Legal academic calls on judges to resign

Strong criticism has been Ievelled at three South African judges by a senior legal academic, who asks whether they should not resign so that judicial impartiality can be maintained.

Advocate Edwin Cameron, senior research officer at the Centre for Applied Legal Studies at the University of the Witwatersrand, was speaking at the University of Natal in Pietermaritzburg this week. Cameron said the public had to be confident that the "judicial garb of impartiality and dispassion exists. "This requires that judges must not expose themselves as naked supporters of the present regime nor as collaborations in questionable intrigues."

Listing three examples which could give rise to public disquiet, he first criticised Mr Justice Marthinus Steyn, former Administer-General of Namibia, for remarks he made in a recent judgement.
In his remarks at the close of the Bloem case soon after the Emergency was proclaimed on June 12, 1986, Judge Steyn said, among other things, that the crisis was caused by resistance to governmental policies of change from people seeking faster change. Their resistance was directed not merely at the authorities of government and administration, but "also at certain sections of the private sector, at members of the security forces and other individuals and also indiscriminately at the general public".

According to Cameron, the "emotive language employed by (the judge) included reference to 'neck-lacing'; to 'mob violence' which, (the judge) claims, 'is usually instigated by agitators and accompanied by widespread intimidation'; to 'acts of organized terror'; to school and other educational boycotts; and to the 'mounting political, psychological, socioeconomic and terror onslaught upon the RSA from beyond its borders'.

Finally there is reference to the 'weakening of (the country's) unit of currency' caused in (the judge's) view by the unjustified and sinister 'onslaught'. Cameron claimed the remarks were "a politically partisan, emotive and one-sided exposition of the government's view of the causes of and necessity for the State of Emergency".

The pronouncements, says Cameron, are "a startling venture by a Supreme Court bench out of the realm of dispassion into the world of thoroughly partisan political rhetoric. The statement of political dogma preceding the judgement shows all the detachment of a defensive broadsheet put out to justify the apartheid regime and all the political sophistication of the sort of propaganda which is daily produced by the SABC.
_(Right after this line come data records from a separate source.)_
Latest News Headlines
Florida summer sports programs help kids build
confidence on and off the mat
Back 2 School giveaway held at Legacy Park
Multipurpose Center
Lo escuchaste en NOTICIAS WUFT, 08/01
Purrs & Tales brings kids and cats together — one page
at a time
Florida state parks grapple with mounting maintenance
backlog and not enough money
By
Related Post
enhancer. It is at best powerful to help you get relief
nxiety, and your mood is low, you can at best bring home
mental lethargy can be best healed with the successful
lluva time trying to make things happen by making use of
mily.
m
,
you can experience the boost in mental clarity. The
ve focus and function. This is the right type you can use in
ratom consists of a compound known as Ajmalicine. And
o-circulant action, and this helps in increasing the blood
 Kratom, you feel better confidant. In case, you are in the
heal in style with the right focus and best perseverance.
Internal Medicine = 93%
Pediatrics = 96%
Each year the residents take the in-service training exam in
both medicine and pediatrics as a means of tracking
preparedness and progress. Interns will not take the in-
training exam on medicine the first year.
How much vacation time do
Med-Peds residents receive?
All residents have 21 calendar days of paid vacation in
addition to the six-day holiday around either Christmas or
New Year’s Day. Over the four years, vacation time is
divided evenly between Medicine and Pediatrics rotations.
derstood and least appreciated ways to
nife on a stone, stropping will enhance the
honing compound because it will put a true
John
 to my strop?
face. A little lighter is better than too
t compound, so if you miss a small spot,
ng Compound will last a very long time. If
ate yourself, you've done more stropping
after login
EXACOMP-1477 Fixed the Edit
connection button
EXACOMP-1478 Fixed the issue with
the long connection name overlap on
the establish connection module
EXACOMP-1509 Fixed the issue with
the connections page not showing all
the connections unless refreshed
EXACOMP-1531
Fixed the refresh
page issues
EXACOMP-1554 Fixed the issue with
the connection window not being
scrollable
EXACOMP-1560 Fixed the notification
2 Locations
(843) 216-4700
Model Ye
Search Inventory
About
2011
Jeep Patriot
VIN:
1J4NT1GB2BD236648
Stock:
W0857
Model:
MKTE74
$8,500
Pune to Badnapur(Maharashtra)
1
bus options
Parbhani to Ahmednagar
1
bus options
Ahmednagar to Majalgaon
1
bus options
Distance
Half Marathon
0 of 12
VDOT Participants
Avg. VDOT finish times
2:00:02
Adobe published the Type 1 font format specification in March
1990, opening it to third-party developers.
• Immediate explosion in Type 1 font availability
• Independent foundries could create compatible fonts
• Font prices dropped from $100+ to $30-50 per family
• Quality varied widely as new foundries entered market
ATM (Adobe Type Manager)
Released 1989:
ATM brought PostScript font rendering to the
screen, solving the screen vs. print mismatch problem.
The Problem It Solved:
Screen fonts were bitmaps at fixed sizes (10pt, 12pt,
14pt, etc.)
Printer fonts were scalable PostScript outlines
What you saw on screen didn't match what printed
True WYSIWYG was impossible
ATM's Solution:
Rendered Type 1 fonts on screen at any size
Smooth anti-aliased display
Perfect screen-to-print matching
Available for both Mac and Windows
Cameron then examines the questions surrounding Judge George Munnik's inquiry into the ANC advertisement. He asks, with PFP MP Brian Bamford SC, whether the judge was lending an air of respectability to what was simply a political exercise. Cameron says that even more serious are "momentous allegations" raised in parliament, which "go to the heart of (the judge's) integrity as a judicial officer'.

"The public of South Africa is surely entitled to hear from Mr Justice Munnik himself whether he is a close friend of the state president; whether he is a strong supporter of the National Party; whether his banking account was closed by Barclays because he defaulted in his debts; and whether, in his view, honesty required him to recuse himself from sitting on the commission. "The technicalities of the rules of parliamentary privilege have nothing to do with the public's right to know whether a senior judicial officer has made himself party to unworthy and discreditable conduct".

Finally, Cameron questions the decision of former Chief Justice Pierre Rabie to accept a post as acting chief justice. He examines several reasons which might be behind the government's decision to offer him the post and his decision to accept it, and comments that "if does not appear to be explainable, except on hypotheses which cast grave discredit on the judicial capacities of senior judges of appeal; or, yet worse, cast discredit on Mr Acting Justice Rabie for participating in an unjustifiable and possibly discreditable governmental manoeuvre.

"In the absence of convincing reasons, publicly advanced, for the creation (of the concept of an acting chief justice), it must be considered an innovation deeply damaging w the institution of law in this country." Cameron says of Judge Steyn that when a judge puts aside his "judicial garb of dispassion and enters the arena of pro government propaganda, his fitness for continued occupation of judicial office must become a legitimate subject of public debate". Of Judge Munnik and Acting Judge Rabie, he suggests that "the same sombre questions arise.

"Can they stay on in office without inflicting irreparable injury upon the high traditions the South African judiciary is frequently said to respect? "These troubled times urgently demand an utterly unblemished judiciary. Does the presence of Mr Justice MT Steyn, Mr Justice Munnik and Mr Acting Justice Rabie on the Supreme Court bench contribute to or obstruct the fulfilment of that demand?"